Da 36 ore due notizie che riguardano uno degli uomini più celebri stanno facendo il giro del mondo: quella, pubblicata da QN (Quotidiano Nazionale), secondo cui papa Francesco avrebbe un tumore benigno alla testa e quella della sala stampa vaticana che l’ha subito smentita.
I nemici del papa
Senza entrare nel merito se la malattia del pontefice sia vera o falsa, risulta difficile non considerare come la tempistica di una simile informazione alimenti una volta di più i dubbi sul fatto che papa Francesco, così popolare anche tra i non credenti, abbia molti avversari, all’interno della Chiesa, da cui guardarsi.
Anche se fosse vero, infatti, che al Papa sia stato diagnosticato un male cerebrale ancorché curabile, il fatto stesso che sia stato reso di pubblico dominio a poche settimane dall’inizio del Giubileo straordinario, lascia pensare che oltre il colonnato del Bernini ci sia più di qualcuno che abbia l’interesse ad accreditare l’immagine di un Pontefice indebolito, troppo preoccupato per la propria salute per guidare la Chiesa, e perciò da mettere sotto tutela in un momento così cruciale per la cristianità.
Il Sinodo dei complotti
Non sfugge del resto che la notizia del tumore al Papa arrivi mentre è in pieno svolgimento il Sinodo, l’assemblea del vescovi che ha all’ordine del giorno temi molto delicati nel mondo ecclesiastico, come il diritto alla comunione per i divorziati risposati, il celibato del clero e il rapporto della Chiesa con gli omosessuali. Proprio in occasione di questo importante appuntamento di confronto ecclesiale erano già uscite due notizie molto destabilizzanti. Prima il coming out di monsignor Krzysztof Charasma che ha letteralmente ostentato ai media di tutto il mondo la propria omosessualità. E poi la lettera, firmata (con successive e parziali smentite) da alcuni vescovi conservatori che contestava, in apertura di Sinodo, metodi e regole non collegiali, adombrando il rischio di conclusioni predeterminate. Se non ci fosse stato il minimo rischio, il papa non avrebbe ammonito tutti, come invece ha fatto all’apertura del Sinodo, a tenersi lontani dalla “ermeneutica cospirativa”, vale a dire dalle logiche del complotto.

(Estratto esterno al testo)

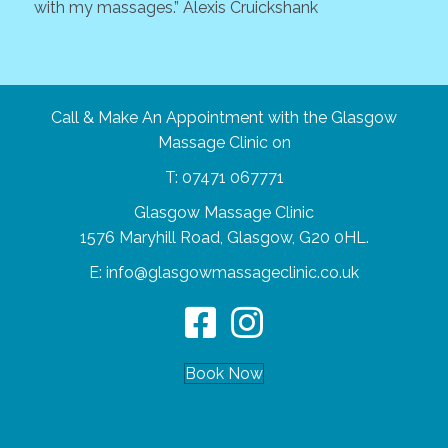
with my massages.” Alexis Cruickshank
high
woul
impr
Barb
Call & Make An Appointment with the Glasgow
Massage Clinic on
T:
07471 067771
Glasgow Massage Clinic
1576 Maryhill Road, Glasgow, G20 0HL.
E:
info@glasgowmassageclinic.co.uk
Book Now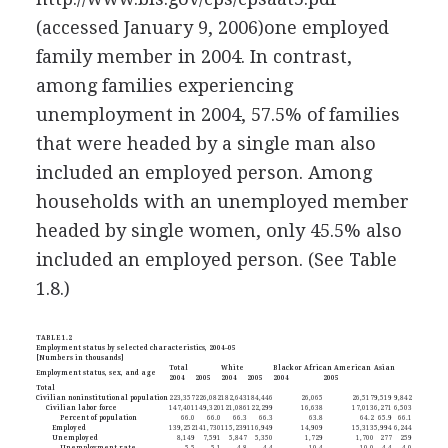
(accessed January 9, 2006)
one employed
family member in 2004. In contrast,
among families experiencing
unemployment in 2004, 57.5% of families
that were headed by a single man also
included an employed person. Among
households with an unemployed member
headed by single women, only 45.5% also
included an employed person. (See Table
1.8.)
TABLE 1.2
Employment status by selected characteristics, 2004–05
[Numbers in thousands]
Total
White
Black or African American
Asian
Employment status, sex, and age
2004
2005
2004
2005
2004
2005
Total
Civilian noninstitutional population
223,357
226,082
182,643
184,446
26,065
26,517
9,519
9,842
Civilian labor force
147,401
149,320
121,086
122,299
16,638
17,013
6,271
6,503
Percent of population
66.0
66.0
66.3
66.3
63.8
64.2
65.9
66.1
Employed
139,252
141,730
115,239
116,949
14,909
15,313
5,994
6,244
Unemployed
8,149
7,591
5,847
5,350
1,729
1,700
277
259
Unemployment rate
5.5
5.1
4.8
4.4
10.4
10.0
4.4
4.0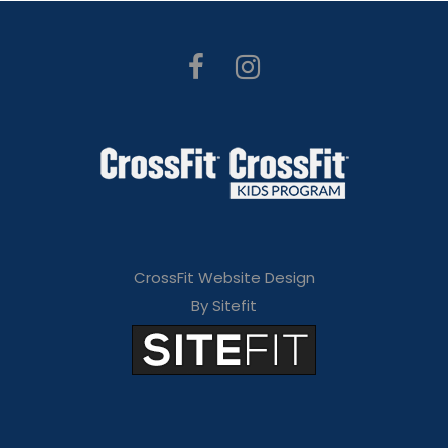
CrossFit Website Design
By Sitefit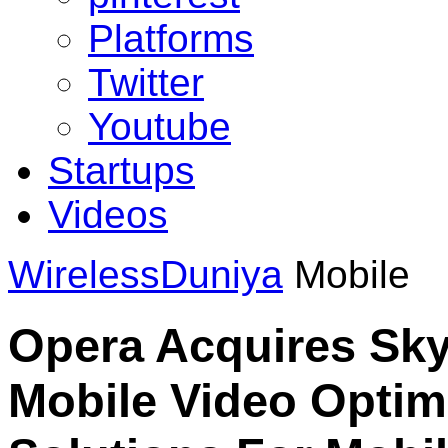
Platforms
Twitter
Youtube
Startups
Videos
WirelessDuniya
Mobile
Opera Acquires Skyf
Mobile Video Optim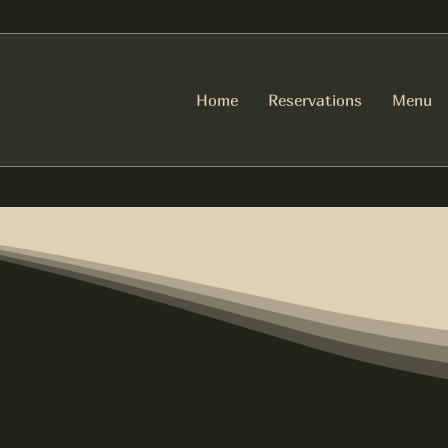
Home
Reservations
Menu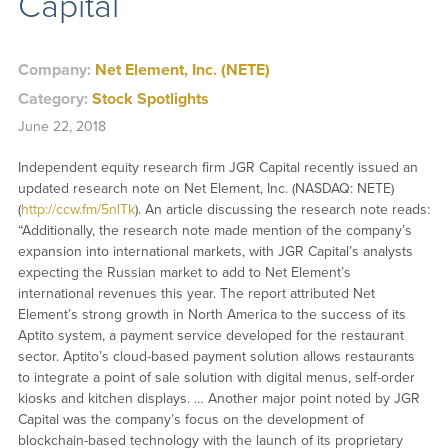
Capital
Company:
Net Element, Inc. (NETE)
Category:
Stock Spotlights
June 22, 2018
Independent equity research firm JGR Capital recently issued an
updated research note on Net Element, Inc. (NASDAQ: NETE)
(
http://ccw.fm/5nlTk
). An article discussing the research note reads:
“Additionally, the research note made mention of the company’s
expansion into international markets, with JGR Capital’s analysts
expecting the Russian market to add to Net Element’s
international revenues this year. The report attributed Net
Element’s strong growth in North America to the success of its
Aptito system, a payment service developed for the restaurant
sector. Aptito’s cloud-based payment solution allows restaurants
to integrate a point of sale solution with digital menus, self-order
kiosks and kitchen displays. … Another major point noted by JGR
Capital was the company’s focus on the development of
blockchain-based technology with the launch of its proprietary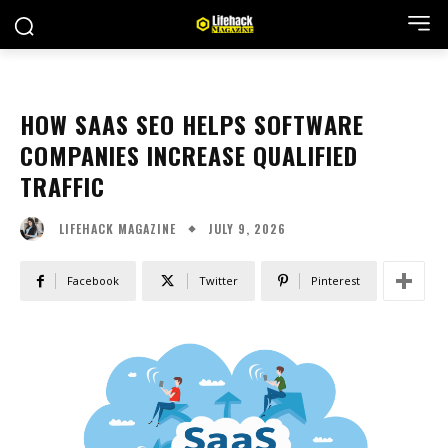
HOW SAAS SEO HELPS SOFTWARE
COMPANIES INCREASE QUALIFIED
TRAFFIC
JULY 9, 2026
LIFEHACK MAGAZINE
Facebook
Twitter
Pinterest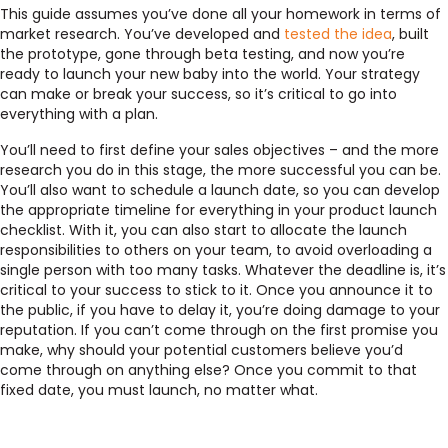
This guide assumes you’ve done all your homework in terms of
market research. You’ve developed and
tested the idea
, built
the prototype, gone through beta testing, and now you’re
ready to launch your new baby into the world. Your strategy
can make or break your success, so it’s critical to go into
everything with a plan.
You’ll need to first define your sales objectives – and the more
research you do in this stage, the more successful you can be.
You’ll also want to schedule a launch date, so you can develop
the appropriate timeline for everything in your product launch
checklist. With it, you can also start to allocate the launch
responsibilities to others on your team, to avoid overloading a
single person with too many tasks. Whatever the deadline is, it’s
critical to your success to stick to it. Once you announce it to
the public, if you have to delay it, you’re doing damage to your
reputation. If you can’t come through on the first promise you
make, why should your potential customers believe you’d
come through on anything else? Once you commit to that
fixed date, you must launch, no matter what.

I veleni della curia romana
Sin dalle clamorose dimissioni di papa Benedetto XVI e dallo scandalo di Vatileaks, c’è un gran parlare di trame e veleni che attraverserebbero la curia romana. L’ascesa sullo scranno di San Pietro di un papa che viene “dalla fine del mondo” non ha fatto che alimentare il conflitto tra una parte della Curia romana e un pontefice come Francesco, dalla forte personalità e dal grande appeal mediatico.
Che papa Francesco stia cercando di ridimensionare il potere del clero romano è del resto un dato di fatto, se si considerano le riforme iniziate nella finanza e nelle istituzioni vaticane. Gran parte dei 20 nuovi cardinali da lui nominati lo scorso gennaio provengono geograficamente dalle periferie e non dal centro della Chiesa. E non è escluso che Francesco modifichi le regole per l’elezione dei nuovi pontefici per ridurre il peso degli “italiani”.
Un papa sempre più vescovo di Roma
Del resto papa Francesco laveva detto fin dal giorno del suo insediamento che non avrebbe dimenticato che tra i compiti del suo ministero c’è anche quello, spesso trascurato dai suoi predecessori, di vescovo di Roma. Quando recentemente ha “scaricato” l’ex sindaco Marino o ha inviato una lettera di incoraggiamento a un militante romano dei movimenti per il diritto alla casa, Francesco parlava più come vescovo di Roma che come capo della cristianità tutta. E un pontefice che accentra su di sé il potere su Roma e contemporaneamente rafforza quello delle periferie del mondo, sia che sia malato oppure sano, non può che avere tanti nemici di là dal Tevere.